Managing the Mobile Security Architecture
Ideally, a mobile security architecture is not created as a one-off effort, it is a living thing that needs to be maintained and applied constantly. It’s a reference that should be used by project teams as they design and implement their specific mobile solutions. However, the world is constantly changing.
Business requirements evolve, and the front end of the architecture, the contextual architecture, must be reviewed and updated periodically. An important question is: at what point do the contextual changes create sufficient pressure to change the underlying conceptual architecture and other layers?
The changing behavior of mobile users affects the security aspects of the solutions they use. There is also a need to keep pace with changes in the world of mobile security, such as new threats and best practices to handle them.
The question arises: how do we monitor and measure the security aspects of our mobile solutions and keep up to date with changes affecting security in the mobile world?
Technology also changes and new mobile security solutions become available. This also raises a question: when should you change decisions in the physical architecture from one technology or product to another? These questions suggest a continual architecture review process that is governed in a structured way and monitors how well mobile operations are performing to meet business security requirements.

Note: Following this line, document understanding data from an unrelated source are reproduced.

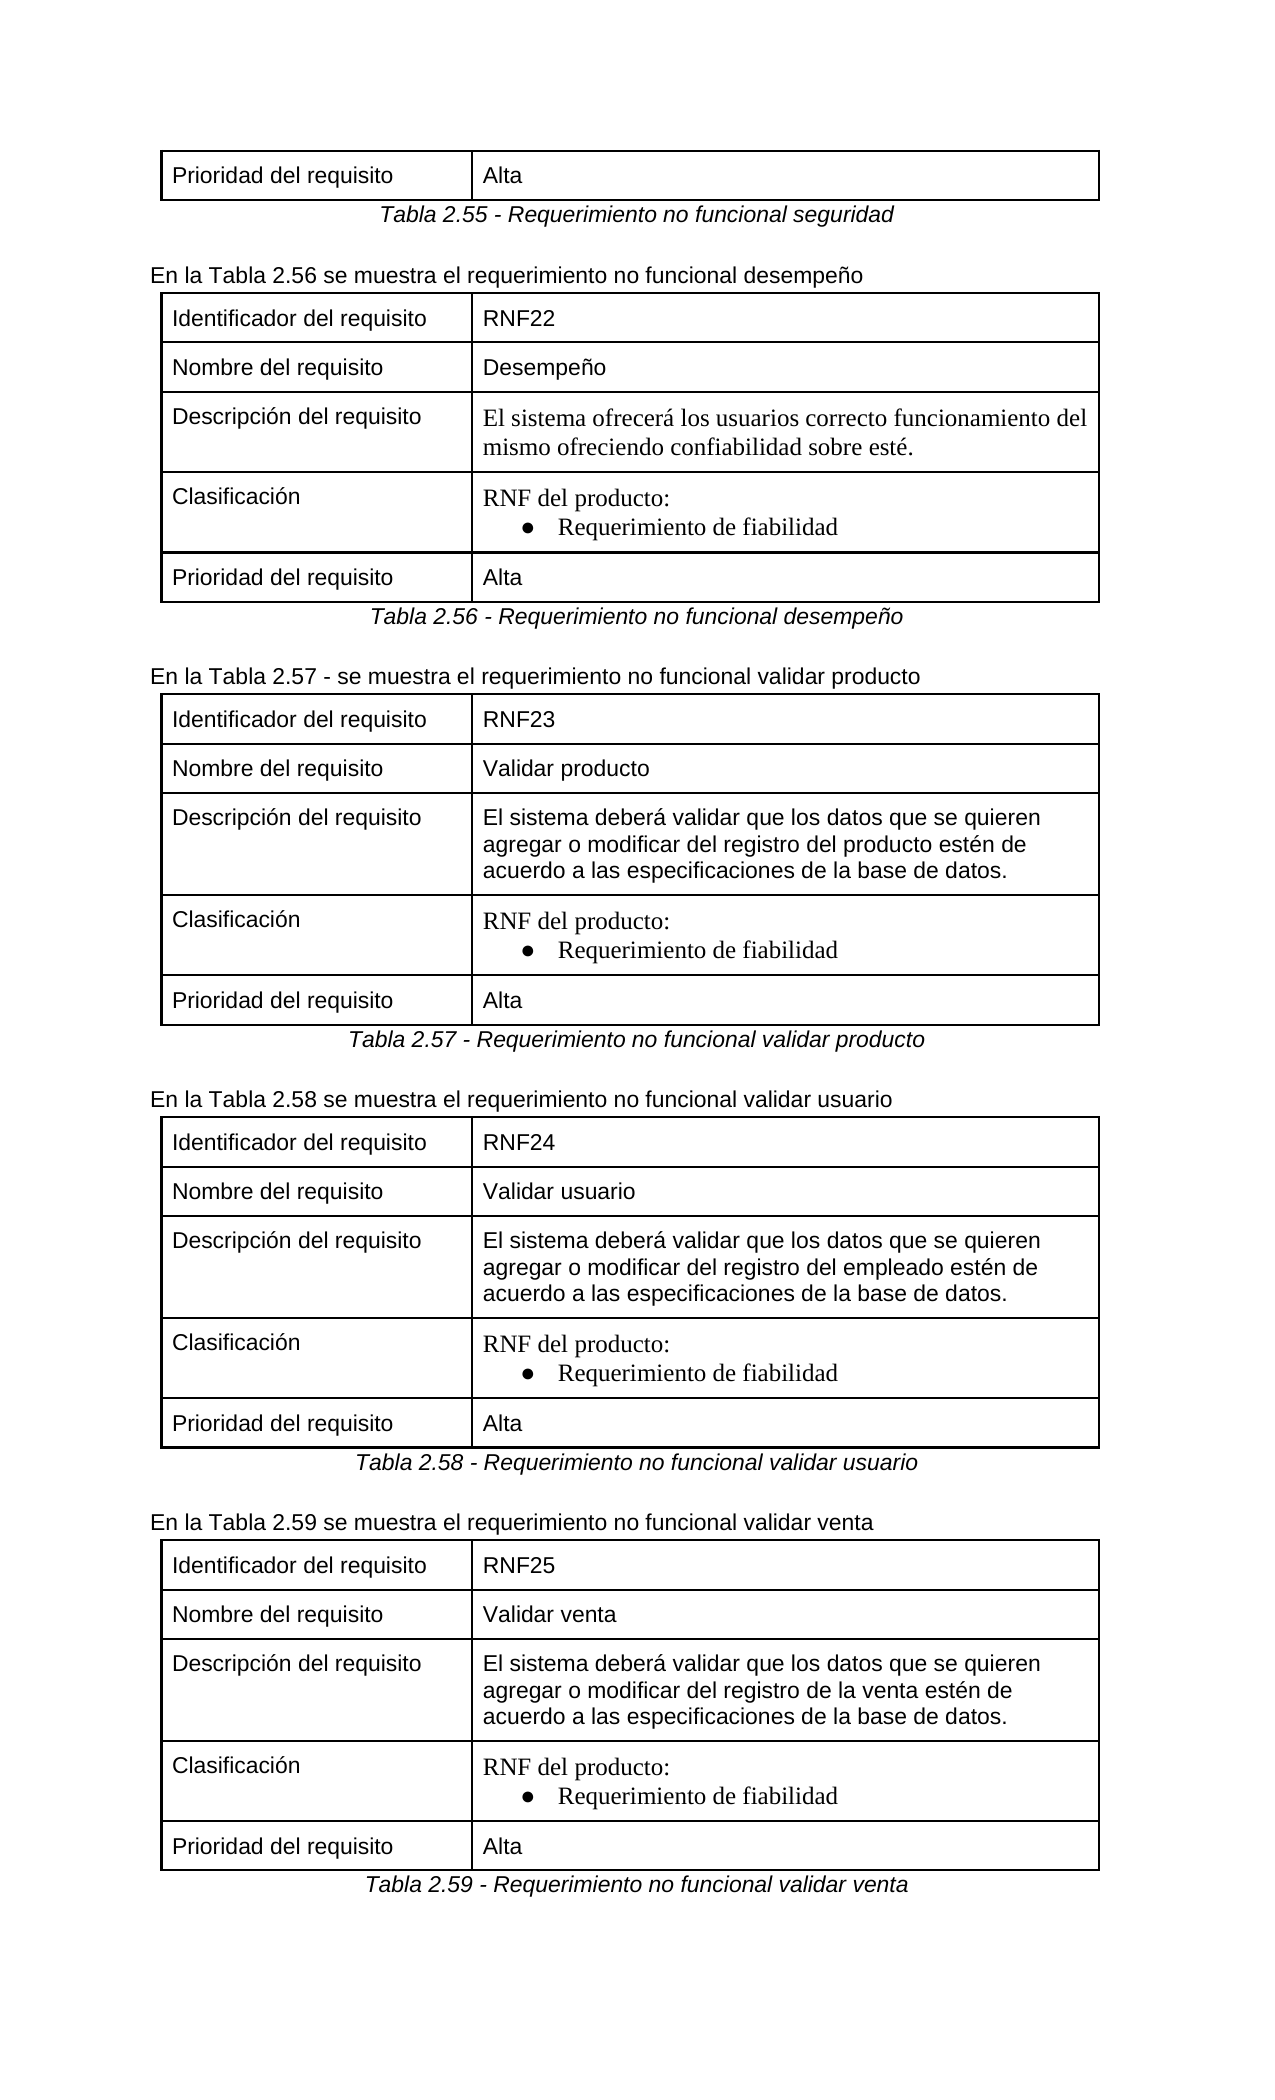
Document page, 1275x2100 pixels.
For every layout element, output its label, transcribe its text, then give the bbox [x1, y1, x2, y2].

table_header RNF24 [473, 1118, 1098, 1166]
table_cell Prioridad del requisito [163, 976, 471, 1023]
table_cell Prioridad del requisito [163, 152, 471, 199]
table_cell Alta [473, 976, 1098, 1023]
table_cell El sistema deberá validar que los datos que se quieren agregar o modificar del registro del producto estén de acuerdo a las especificaciones de la base de datos. [473, 794, 1098, 894]
table_cell Validar venta [473, 1591, 1098, 1638]
table_cell Desempeño [473, 343, 1098, 391]
table_cell Alta [473, 1399, 1098, 1446]
table_cell Nombre del requisito [163, 745, 471, 792]
text En la Tabla 2.57 - se muestra el requerimiento no funcional validar producto [150, 663, 1125, 689]
table_cell Prioridad del requisito [163, 1822, 471, 1869]
table_cell Clasificación [163, 1742, 471, 1820]
table_cell Descripción del requisito [163, 794, 471, 894]
table_cell Clasificación [163, 896, 471, 974]
table_cell Validar producto [473, 745, 1098, 792]
table_cell Clasificación [163, 1319, 471, 1397]
text En la Tabla 2.58 se muestra el requerimiento no funcional validar usuario [150, 1086, 1125, 1112]
table_header RNF25 [473, 1541, 1098, 1588]
table_cell Descripción del requisito [163, 1640, 471, 1740]
table_cell Alta [473, 554, 1098, 601]
table_cell Alta [473, 152, 1098, 199]
table_cell El sistema ofrecerá los usuarios correcto funcionamiento del mismo ofreciendo confiabilidad sobre esté. [473, 393, 1098, 471]
table_cell RNF del producto: Requerimiento de fiabilidad [473, 1742, 1098, 1820]
table_cell Nombre del requisito [163, 343, 471, 391]
text En la Tabla 2.59 se muestra el requerimiento no funcional validar venta [150, 1509, 1125, 1535]
table_cell RNF del producto: Requerimiento de fiabilidad [473, 473, 1098, 551]
table_cell Descripción del requisito [163, 393, 471, 471]
text Tabla 2.56 - Requerimiento no funcional desempeño [150, 603, 1125, 629]
table_cell Validar usuario [473, 1168, 1098, 1215]
table_cell El sistema deberá validar que los datos que se quieren agregar o modificar del registro de la venta estén de acuerdo a las especificaciones de la base de datos. [473, 1640, 1098, 1740]
text Tabla 2.57 - Requerimiento no funcional validar producto [150, 1026, 1125, 1052]
table_cell Nombre del requisito [163, 1591, 471, 1638]
table_header Identificador del requisito [163, 1118, 471, 1166]
table_cell Alta [473, 1822, 1098, 1869]
table_header Identificador del requisito [163, 1541, 471, 1588]
table_cell RNF del producto: Requerimiento de fiabilidad [473, 896, 1098, 974]
table_header Identificador del requisito [163, 294, 471, 341]
table_cell RNF del producto: Requerimiento de fiabilidad [473, 1319, 1098, 1397]
table_header RNF23 [473, 695, 1098, 743]
table_cell El sistema deberá validar que los datos que se quieren agregar o modificar del registro del empleado estén de acuerdo a las especificaciones de la base de datos. [473, 1217, 1098, 1317]
table_cell Prioridad del requisito [163, 554, 471, 601]
table_header RNF22 [473, 294, 1098, 341]
table_header Identificador del requisito [163, 695, 471, 743]
text Tabla 2.58 - Requerimiento no funcional validar usuario [150, 1448, 1125, 1475]
table_cell Nombre del requisito [163, 1168, 471, 1215]
text Tabla 2.55 - Requerimiento no funcional seguridad [150, 201, 1125, 228]
table_cell Descripción del requisito [163, 1217, 471, 1317]
table_cell Prioridad del requisito [163, 1399, 471, 1446]
text Tabla 2.59 - Requerimiento no funcional validar venta [150, 1871, 1125, 1898]
text En la Tabla 2.56 se muestra el requerimiento no funcional desempeño [150, 262, 1125, 288]
table_cell Clasificación [163, 473, 471, 551]
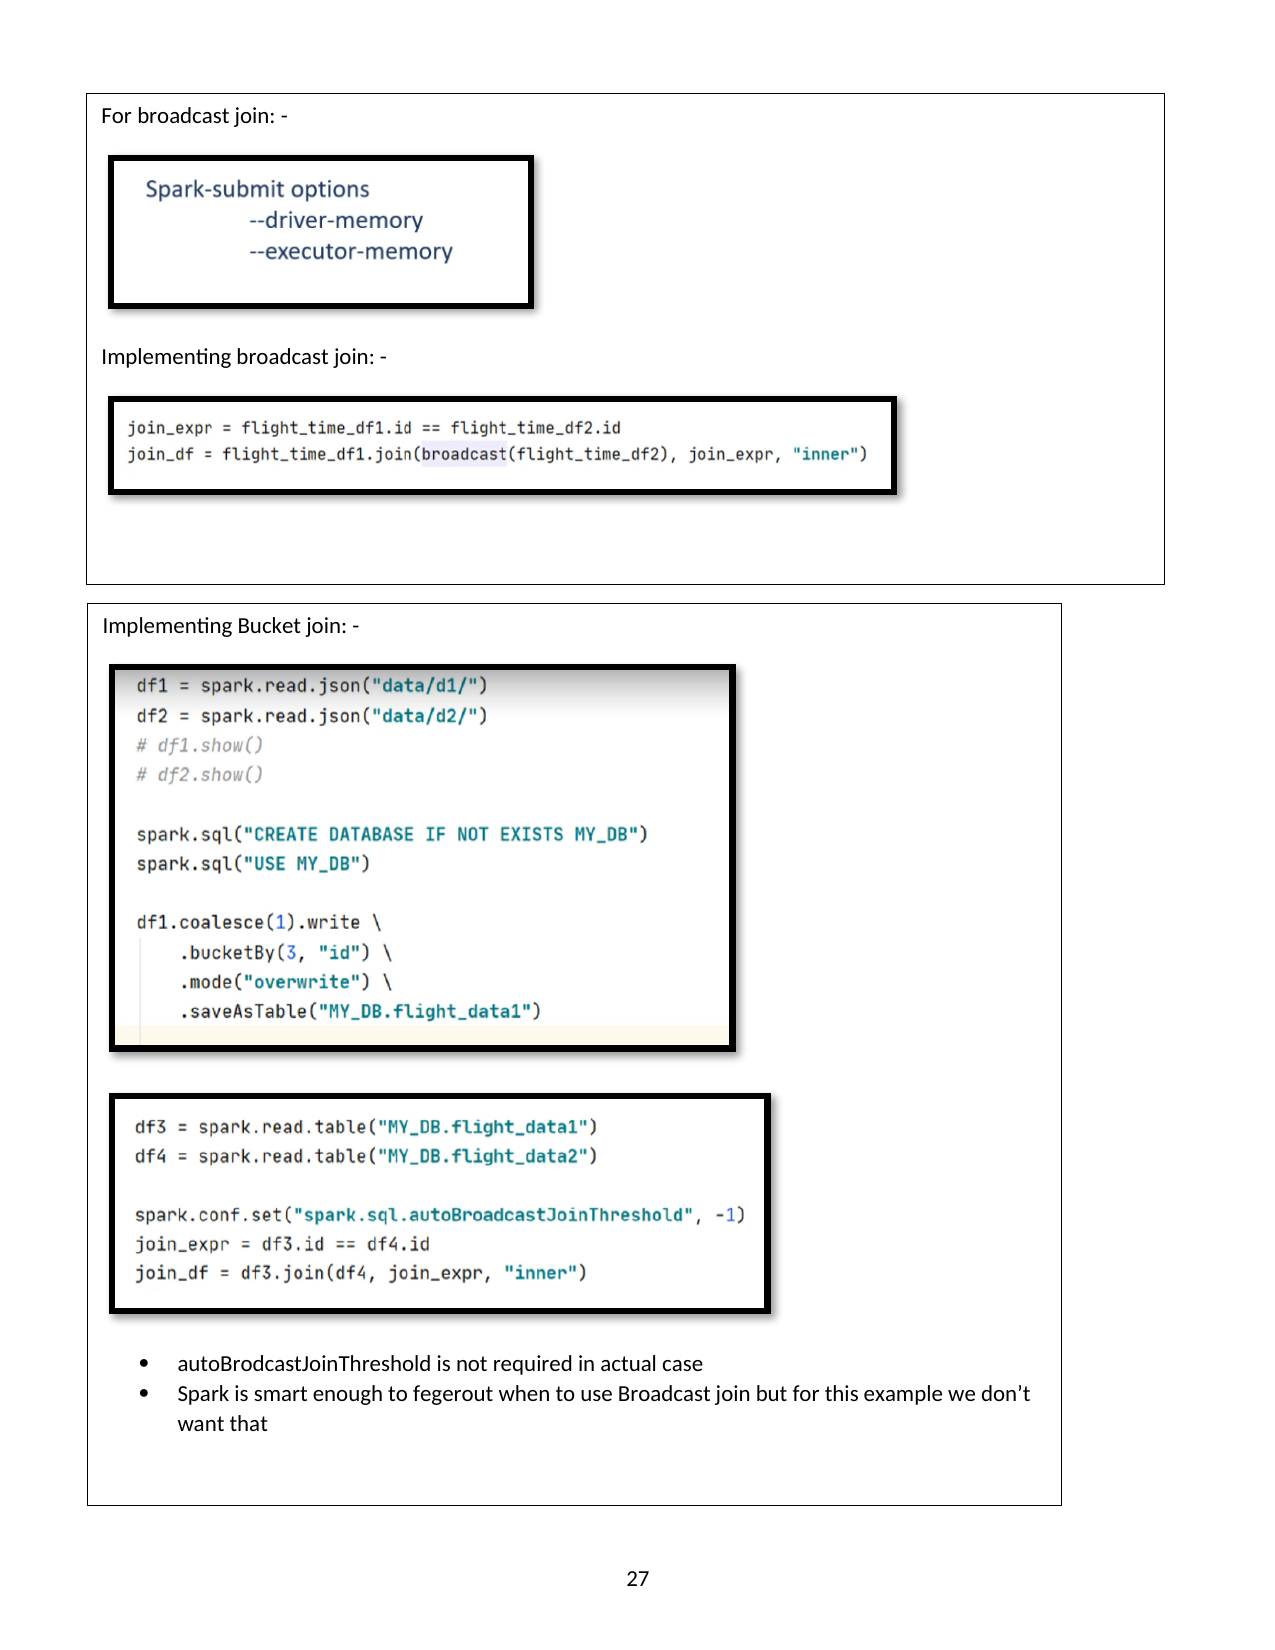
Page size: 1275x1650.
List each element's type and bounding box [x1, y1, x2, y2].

Crucialto ongoing efficiency and security of mobile solutions is user awareness. All the required attention to architecture and operations is worth nothing unless continued effort is made to ensure users are aware and comply with relevant and up to date policy and governance.
Security is a vital part of any large IT deployment and is arguably even more important with mobile devices. The key to securing these devices is understanding the risks posed to the enterprise by their use.
The trend towards “scattering” of information across many locations has grown in parallel with the uptake of mobile devices for personal and business use. With the acceptance of mobile device use within the enterprise, these separate, but related trends offer many benefits, but present many new and unprecedented security challenges.
A careful selection and enforcement of technologies, policies and governance can ensure that a mobile strategy provides adequate support to build secured mobile solutions and, potentially, could be more secure than current systems. A suitable strategy will allow the enterprise to reap the business benefits of the mobile revolution, while safeguarding it and its employees and clients from the risks.